Cibler d’autres filières

Mais au-delà de tout cela, avec une tonne à l’hectare contre cinq tonnes dans bien de pays, le coton béninois aura toujours du mal à s’imposer sur le marché international. Il est évident que nous ne pouvons pas tenir la concurrence face au coton chinois, israélien ou encore moins américain. C’est pourquoi il est important pour tous les acteurs du monde agricole de scruter d’autres horizons et de trouver une autre filière qui est propre aux conditions agro écologiques du Bénin dont nous pouvons avoir la primauté sur le marché international. Il ne s’agira pas de dessoucher le coton mais de greffer à celui-ci une deuxième voire une troisième filière bien structurée. Nous avons une main d’œuvre active dynamique, une ouverture sur l’océan pour l’exportation, un plan d’eau qui traverse le pays du nord au sud, une vallée considérée comme l’une des plus riches au monde, d’énormes potentiels en terres arables et nous sommes incapables d’avoir notre label : made in Bénin. Le projet Songhaï qui constitue indubitablement la référence de réussite d’initiatives agricoles au Bénin, peine à satisfaire les besoins intérieurs. La Côte d’ivoire a le cacao, le Liberia l’hévéa, le Sénégal l’arachide ; à quoi le Bénin peut s’identifier comme étant parmi les premiers producteurs au monde ? Le label béninois n’existe nulle part. La filière palmier à huile qui avait connu jadis des jours heureux, est aujourd’hui orpheline, oubliée.

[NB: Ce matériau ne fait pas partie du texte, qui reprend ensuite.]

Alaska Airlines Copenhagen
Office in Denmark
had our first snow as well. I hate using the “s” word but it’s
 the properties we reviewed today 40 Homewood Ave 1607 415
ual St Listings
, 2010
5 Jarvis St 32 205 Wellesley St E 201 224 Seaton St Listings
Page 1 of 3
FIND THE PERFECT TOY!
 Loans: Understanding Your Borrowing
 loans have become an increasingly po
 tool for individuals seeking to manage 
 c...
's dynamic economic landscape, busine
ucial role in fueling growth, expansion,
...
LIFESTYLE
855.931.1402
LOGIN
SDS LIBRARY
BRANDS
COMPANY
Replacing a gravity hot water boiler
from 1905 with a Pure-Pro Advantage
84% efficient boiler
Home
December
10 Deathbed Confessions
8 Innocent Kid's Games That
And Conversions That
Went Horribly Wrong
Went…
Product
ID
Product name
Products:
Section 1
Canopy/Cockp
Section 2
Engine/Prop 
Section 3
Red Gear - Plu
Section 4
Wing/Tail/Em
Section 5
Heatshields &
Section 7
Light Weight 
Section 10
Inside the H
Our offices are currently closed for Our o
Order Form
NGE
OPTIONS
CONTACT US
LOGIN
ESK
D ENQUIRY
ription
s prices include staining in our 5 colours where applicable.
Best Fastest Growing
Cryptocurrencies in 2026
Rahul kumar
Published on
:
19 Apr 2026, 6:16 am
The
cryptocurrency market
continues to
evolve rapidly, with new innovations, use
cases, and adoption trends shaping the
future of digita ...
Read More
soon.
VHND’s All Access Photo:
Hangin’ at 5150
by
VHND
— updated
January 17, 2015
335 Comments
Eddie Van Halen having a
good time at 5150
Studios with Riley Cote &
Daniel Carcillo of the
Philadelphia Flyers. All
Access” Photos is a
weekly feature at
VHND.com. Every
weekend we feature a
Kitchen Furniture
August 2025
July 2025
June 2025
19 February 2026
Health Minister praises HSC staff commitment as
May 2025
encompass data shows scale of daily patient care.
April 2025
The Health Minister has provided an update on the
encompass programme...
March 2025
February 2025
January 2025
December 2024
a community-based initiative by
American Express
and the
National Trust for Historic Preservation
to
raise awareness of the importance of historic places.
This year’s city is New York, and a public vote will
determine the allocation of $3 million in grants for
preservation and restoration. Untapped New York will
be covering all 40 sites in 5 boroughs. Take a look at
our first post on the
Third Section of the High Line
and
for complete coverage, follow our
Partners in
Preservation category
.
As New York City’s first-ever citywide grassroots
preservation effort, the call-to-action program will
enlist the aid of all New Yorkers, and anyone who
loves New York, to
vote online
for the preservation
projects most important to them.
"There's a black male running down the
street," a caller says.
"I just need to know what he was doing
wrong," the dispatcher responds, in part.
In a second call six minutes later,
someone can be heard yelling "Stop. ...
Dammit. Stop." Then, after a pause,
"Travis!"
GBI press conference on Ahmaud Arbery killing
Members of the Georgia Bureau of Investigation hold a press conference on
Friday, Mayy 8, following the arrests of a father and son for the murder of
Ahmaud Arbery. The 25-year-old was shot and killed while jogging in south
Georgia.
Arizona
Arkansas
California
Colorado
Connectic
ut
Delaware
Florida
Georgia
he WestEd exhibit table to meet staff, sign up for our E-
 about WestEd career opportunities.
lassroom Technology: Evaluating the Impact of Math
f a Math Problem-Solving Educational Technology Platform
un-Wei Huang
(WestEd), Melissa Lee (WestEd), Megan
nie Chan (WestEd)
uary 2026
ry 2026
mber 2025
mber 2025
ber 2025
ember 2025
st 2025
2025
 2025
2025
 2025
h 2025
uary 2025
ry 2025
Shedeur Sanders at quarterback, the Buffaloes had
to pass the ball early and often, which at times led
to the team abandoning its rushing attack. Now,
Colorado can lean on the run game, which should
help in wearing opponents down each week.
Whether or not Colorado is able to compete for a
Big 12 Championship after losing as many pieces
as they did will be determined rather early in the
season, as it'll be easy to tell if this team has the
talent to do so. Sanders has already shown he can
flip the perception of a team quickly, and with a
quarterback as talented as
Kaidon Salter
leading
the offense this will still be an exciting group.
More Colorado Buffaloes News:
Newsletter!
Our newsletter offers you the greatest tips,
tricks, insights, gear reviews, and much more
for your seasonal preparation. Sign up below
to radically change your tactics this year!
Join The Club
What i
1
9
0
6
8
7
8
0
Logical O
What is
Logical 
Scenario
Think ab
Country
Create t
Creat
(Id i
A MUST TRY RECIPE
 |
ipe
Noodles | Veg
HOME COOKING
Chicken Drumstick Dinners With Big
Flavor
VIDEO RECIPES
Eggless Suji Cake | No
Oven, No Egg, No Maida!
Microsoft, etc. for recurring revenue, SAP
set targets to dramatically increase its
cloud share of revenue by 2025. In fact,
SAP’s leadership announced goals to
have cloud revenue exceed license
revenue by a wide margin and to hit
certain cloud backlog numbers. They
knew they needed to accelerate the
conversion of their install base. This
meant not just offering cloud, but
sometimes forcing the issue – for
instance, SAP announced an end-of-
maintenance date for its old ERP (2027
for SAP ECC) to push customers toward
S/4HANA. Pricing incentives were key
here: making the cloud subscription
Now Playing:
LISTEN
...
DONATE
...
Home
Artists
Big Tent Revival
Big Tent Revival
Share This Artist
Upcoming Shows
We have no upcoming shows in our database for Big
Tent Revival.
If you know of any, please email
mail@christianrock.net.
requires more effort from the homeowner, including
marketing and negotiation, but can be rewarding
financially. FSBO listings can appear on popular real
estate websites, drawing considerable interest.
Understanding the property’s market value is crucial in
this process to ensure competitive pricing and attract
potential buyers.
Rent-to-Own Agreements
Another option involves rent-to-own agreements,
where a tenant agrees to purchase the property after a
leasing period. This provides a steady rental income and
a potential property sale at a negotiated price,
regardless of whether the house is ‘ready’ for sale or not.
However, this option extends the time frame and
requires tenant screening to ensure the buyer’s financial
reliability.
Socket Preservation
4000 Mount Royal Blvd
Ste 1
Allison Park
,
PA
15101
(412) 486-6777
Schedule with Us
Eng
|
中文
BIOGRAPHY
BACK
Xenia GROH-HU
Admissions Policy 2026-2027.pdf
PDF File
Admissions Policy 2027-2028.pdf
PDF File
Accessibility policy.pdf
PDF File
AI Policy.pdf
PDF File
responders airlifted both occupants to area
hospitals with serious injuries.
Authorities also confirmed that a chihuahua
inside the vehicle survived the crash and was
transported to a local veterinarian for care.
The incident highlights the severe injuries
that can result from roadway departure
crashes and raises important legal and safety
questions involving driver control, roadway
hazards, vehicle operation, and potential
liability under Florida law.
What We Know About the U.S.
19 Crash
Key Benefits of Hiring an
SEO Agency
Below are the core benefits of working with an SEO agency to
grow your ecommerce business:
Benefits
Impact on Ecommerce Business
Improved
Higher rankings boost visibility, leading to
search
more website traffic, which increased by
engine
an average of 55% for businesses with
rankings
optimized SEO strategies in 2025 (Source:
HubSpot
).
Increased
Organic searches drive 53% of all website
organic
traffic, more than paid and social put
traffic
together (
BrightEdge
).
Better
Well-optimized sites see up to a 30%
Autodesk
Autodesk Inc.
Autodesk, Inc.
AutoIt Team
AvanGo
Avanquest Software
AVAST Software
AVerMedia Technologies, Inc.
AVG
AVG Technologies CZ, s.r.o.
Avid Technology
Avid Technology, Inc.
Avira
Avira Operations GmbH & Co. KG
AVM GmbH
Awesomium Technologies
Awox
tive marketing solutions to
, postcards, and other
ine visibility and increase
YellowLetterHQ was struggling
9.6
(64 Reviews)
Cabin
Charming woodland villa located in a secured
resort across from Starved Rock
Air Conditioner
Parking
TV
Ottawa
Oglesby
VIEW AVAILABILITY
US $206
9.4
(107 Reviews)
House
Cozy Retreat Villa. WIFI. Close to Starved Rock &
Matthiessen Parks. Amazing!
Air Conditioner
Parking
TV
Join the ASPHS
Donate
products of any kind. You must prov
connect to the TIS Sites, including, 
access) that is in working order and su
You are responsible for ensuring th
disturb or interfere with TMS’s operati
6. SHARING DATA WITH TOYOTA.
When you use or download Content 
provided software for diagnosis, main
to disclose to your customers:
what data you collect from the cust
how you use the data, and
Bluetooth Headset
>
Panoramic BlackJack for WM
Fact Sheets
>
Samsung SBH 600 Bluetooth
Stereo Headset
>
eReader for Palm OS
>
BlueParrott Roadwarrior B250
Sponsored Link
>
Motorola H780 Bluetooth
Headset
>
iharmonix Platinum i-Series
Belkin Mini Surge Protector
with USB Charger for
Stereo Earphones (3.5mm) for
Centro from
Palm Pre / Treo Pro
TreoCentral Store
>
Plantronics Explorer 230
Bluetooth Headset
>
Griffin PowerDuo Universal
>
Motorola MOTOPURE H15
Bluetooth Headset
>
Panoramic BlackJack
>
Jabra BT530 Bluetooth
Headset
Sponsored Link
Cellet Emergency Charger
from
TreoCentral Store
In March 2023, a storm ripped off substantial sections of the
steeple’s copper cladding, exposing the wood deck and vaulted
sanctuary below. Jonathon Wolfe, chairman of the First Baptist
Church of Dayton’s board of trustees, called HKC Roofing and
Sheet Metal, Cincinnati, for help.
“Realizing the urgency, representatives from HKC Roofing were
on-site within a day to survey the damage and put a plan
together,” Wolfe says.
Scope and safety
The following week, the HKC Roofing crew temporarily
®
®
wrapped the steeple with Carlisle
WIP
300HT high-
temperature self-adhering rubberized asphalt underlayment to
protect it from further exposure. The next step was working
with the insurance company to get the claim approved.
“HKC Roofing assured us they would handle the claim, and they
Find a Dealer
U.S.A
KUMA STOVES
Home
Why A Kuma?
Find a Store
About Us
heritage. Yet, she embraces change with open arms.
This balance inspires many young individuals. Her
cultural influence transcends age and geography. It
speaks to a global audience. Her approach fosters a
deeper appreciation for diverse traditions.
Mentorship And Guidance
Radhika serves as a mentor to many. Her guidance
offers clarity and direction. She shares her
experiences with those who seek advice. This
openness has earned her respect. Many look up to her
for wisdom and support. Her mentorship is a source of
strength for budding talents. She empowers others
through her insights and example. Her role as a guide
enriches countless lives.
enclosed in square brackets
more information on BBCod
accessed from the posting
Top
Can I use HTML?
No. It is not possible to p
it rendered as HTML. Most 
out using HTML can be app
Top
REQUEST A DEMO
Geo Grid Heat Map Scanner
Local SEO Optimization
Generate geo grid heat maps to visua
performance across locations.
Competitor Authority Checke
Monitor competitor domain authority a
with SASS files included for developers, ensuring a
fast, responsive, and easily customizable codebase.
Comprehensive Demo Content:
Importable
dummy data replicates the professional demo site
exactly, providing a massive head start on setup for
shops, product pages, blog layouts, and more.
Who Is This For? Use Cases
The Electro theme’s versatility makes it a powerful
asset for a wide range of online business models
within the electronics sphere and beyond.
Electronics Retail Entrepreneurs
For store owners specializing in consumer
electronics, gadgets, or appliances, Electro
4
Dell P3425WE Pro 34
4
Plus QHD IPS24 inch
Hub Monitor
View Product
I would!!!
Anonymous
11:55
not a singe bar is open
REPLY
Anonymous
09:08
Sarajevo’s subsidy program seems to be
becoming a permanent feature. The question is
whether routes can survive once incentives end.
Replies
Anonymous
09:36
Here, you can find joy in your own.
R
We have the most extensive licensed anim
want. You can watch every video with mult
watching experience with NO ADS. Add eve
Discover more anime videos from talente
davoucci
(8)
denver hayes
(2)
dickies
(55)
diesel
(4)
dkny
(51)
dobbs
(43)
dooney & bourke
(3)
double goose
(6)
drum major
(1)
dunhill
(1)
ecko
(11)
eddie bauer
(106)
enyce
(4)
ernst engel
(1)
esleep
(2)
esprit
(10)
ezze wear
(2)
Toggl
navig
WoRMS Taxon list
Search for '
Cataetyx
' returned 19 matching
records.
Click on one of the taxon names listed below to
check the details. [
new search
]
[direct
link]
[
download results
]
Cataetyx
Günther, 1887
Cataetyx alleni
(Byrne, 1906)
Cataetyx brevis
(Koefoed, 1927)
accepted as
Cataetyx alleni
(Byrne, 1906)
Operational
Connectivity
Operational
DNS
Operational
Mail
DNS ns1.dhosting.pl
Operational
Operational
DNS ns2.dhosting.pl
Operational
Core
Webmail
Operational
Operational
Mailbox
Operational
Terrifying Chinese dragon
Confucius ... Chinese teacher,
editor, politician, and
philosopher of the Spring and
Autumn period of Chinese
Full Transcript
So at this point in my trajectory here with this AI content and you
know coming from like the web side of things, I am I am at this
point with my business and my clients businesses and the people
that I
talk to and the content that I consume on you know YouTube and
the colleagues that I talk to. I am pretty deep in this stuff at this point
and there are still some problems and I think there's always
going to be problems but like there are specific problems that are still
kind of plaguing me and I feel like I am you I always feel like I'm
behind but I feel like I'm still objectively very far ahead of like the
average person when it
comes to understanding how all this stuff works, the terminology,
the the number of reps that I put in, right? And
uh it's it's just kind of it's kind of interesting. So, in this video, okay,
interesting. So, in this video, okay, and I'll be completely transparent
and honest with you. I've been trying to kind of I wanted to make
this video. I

Même si selon plusieurs spécialistes du palmier à huile, les conditions agro écologiques ne sont pas les meilleures, il revenait au monde de la recherche d’adapter la plante et créer les conditions pour une productivité acceptable.

Reconstituer la famille agricole

Au fait, il faut que l’agriculture béninoise reconnaisse les techniciens comme des acteurs incontournables, autrement dit, le rapport de force en ce qui a trait au parquet technologique pour chaque filière doit être en leur faveur. Seulement, cette réhabilitation du technicien agricole ne peut être décrétée par un conseil des ministres ou des reformes imaginaires d’un gouvernement mais doit être gagnée par ces derniers de par leurs présences plus rapprochées, leurs prestations et leurs ingéniosité auprès des producteurs. L’État devrait aussi prendre du recul et se cantonner a son rôle d’arbitre et d’accompagnateur du monde agricole en fournissant aux techniciens et aux producteurs les moyens et la formation adéquats et non fouiner son nez partout. La renaissance de notre agriculture reste possible dans l’immédiat à condition que les politiciens quittent les champs ; qu’on arrête de faire pousser le coton à la télévision et qu’on laisse le soin aux vrais acteurs du monde agricole de définir leurs priorités et les moyens d’y parvenir.